The eBay cast counterfeit. Note the casting pinholes in the cheek and jaw of Villa, the casting “crud” (lighter color) in the protected edges and around the letters, and the overall weakness in design and lettering. The Eagle pattern coin was a softer-strike later die state peso (missing crossbars on As in MEXICANA). This piece has been polished, and hairlines are present.

Counterfeit indications (and these are not limited to this particular coin, and serve as warning signs) include:

This piece is cast, whereas the genuine pieces are struck. Casting pinholes are present, especially on the cheek of Villa and under the tail of the eagle.
Fields are uneven instead of flat, and the distinctive die markings and die polish, the “fingerprints” of the die, are absent. This piece is polished, with hairlines in multiple directions.
Loss of detail in the lettering. Rough (instead of sharp) margins between the edges of the bust and eagle, and the fields. Casting “crud” or polish in the protected areas (e.g. under the bust of Villa).
Highly unlikely relief on the piece. The Sevilla-Villa obverse is a high-relief engraving of Villa: on the opposite side of the counterfeit piece is the Chihuahua peso eagle. A struck coin would either have both the Villa bust and the eagle struck up, or weakness in each. This piece has a strong Villa bust, as typical for the hard-struck medals, and a weak eagle breast, as typical for softer-strike 1915 Chihuahua pesos
Mass is excessively light at 21.6 grams. Mass of the Chihuahua peso in Plate 4 is 29.27 grams; the mass of the reeded edge Sevilla-Villa medal in Plate 2 is 29.78 grams.
The reeding, although nicely done, does not match the reeding on the Sevilla-Villa medal or the 1915 Chihuahua peso (on a side-by-side comparison of the medal and the peso, the reeding is the same).
The diameter, also nicely done, is wrong.
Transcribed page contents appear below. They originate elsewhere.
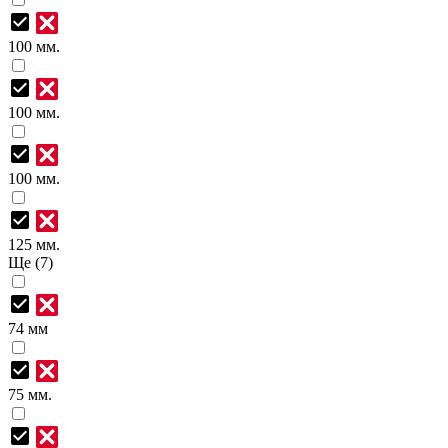
100 мм.
100 мм.
100 мм.
125 мм.
Ще (7)
74 мм
75 мм.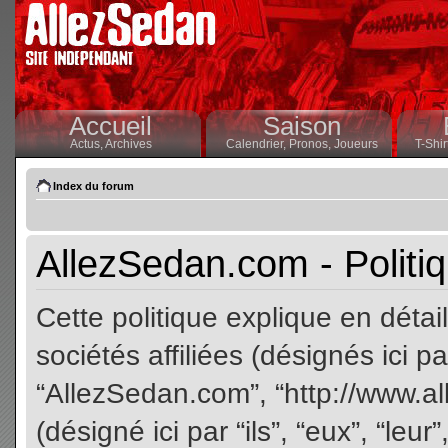
Accueil
Saison
Actus,
Archives
Calendrier,
Pronos,
Joueurs
T-Shir
Index du forum
AllezSedan.com - Politiq
Cette politique explique en dét
sociétés affiliées (désignés ici pa
“AllezSedan.com”, “http://www.a
(désigné ici par “ils”, “eux”, “le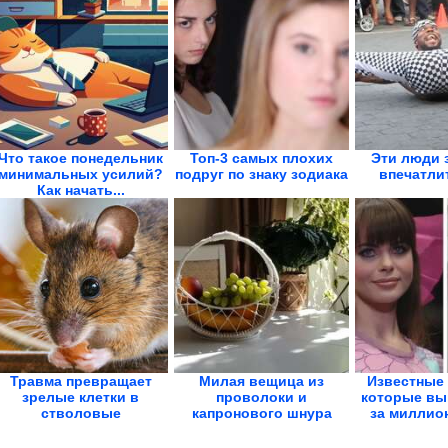
Что такое понедельник
Топ-3 самых плохих
Эти люди з
минимальных усилий?
подруг по знаку зодиака
впечатли
Как начать...
Травма превращает
Милая вещица из
Известные
зрелые клетки в
проволоки и
которые вы
стволовые
капронового шнура
за миллион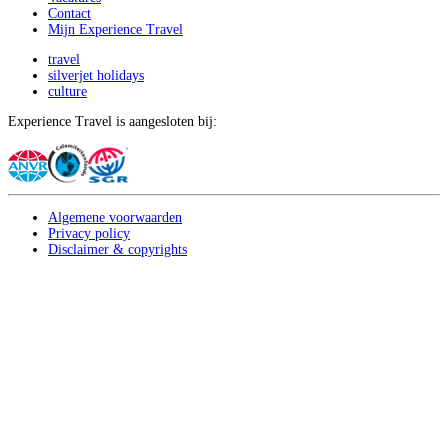
Contact
Mijn Experience Travel
travel
silverjet holidays
culture
Experience Travel is aangesloten bij:
Algemene voorwaarden
Privacy policy
Disclaimer & copyrights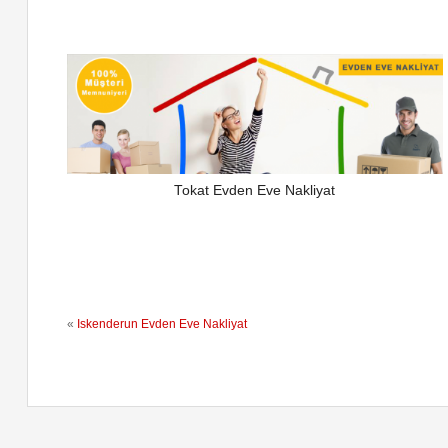
Tokat Evden Eve Nakliyat
«
İskenderun Evden Eve Nakliyat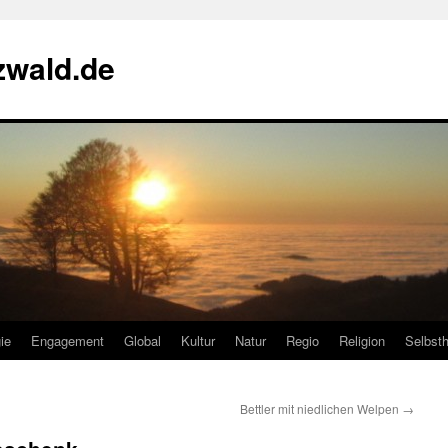
zwald.de
ie
Engagement
Global
Kultur
Natur
Regio
Religion
Selbsth
Bettler mit niedlichen Welpen
→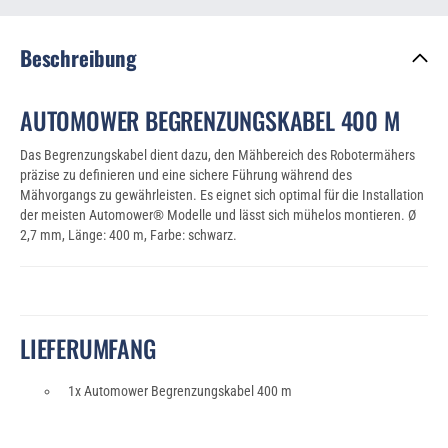
Beschreibung
AUTOMOWER BEGRENZUNGSKABEL 400 M
Das Begrenzungskabel dient dazu, den Mähbereich des Robotermähers
präzise zu definieren und eine sichere Führung während des
Mähvorgangs zu gewährleisten. Es eignet sich optimal für die Installation
der meisten Automower® Modelle und lässt sich mühelos montieren. Ø
2,7 mm, Länge: 400 m, Farbe: schwarz.
LIEFERUMFANG
1x Automower Begrenzungskabel 400 m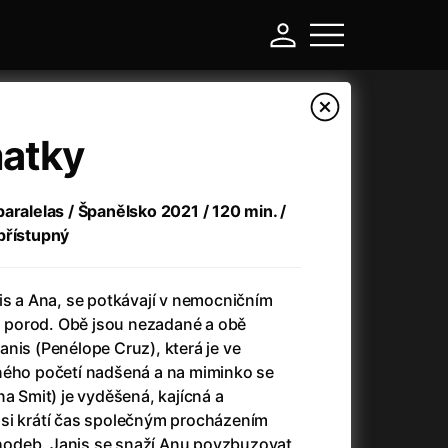
matky
aralelas / Španělsko 2021 / 120 min. /
přístupný
is a Ana, se potkávají v nemocničním
na porod. Obě jsou nezadané a obě
nis (Penélope Cruz), která je ve
-
ného početí nadšená a na miminko se
na Smit) je vyděšená, kajícná a
a
(2024)
Asterix a Obelix: Říše středu
(2023)
si krátí čas společným procházením
e
(2024)
Asterix: Sídliště bohů
(2015)
odeb. Janis se snaží Anu povzbuzovat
The genuine medal and peso, are 38.53 mm, the cast counterfeit is 38.50 mm, noticeably smaller when compared side-by-side.
Ring is wrong, compared to the 1915 Chihuahua peso.

A serious collector needs to study the standard counterfeits in the field, as the bogus pieces are as distinctive as the genuine coins (observed by Richard Long and seconded by author).

Sevilla image 6The eagle of the 1915 Army of the North peso. This eagle die is in approximately the same die state as the counterfeit eagle pattern coin. The opposite side of this well-struck example has a full LIBERTAD in the Liberty Cap.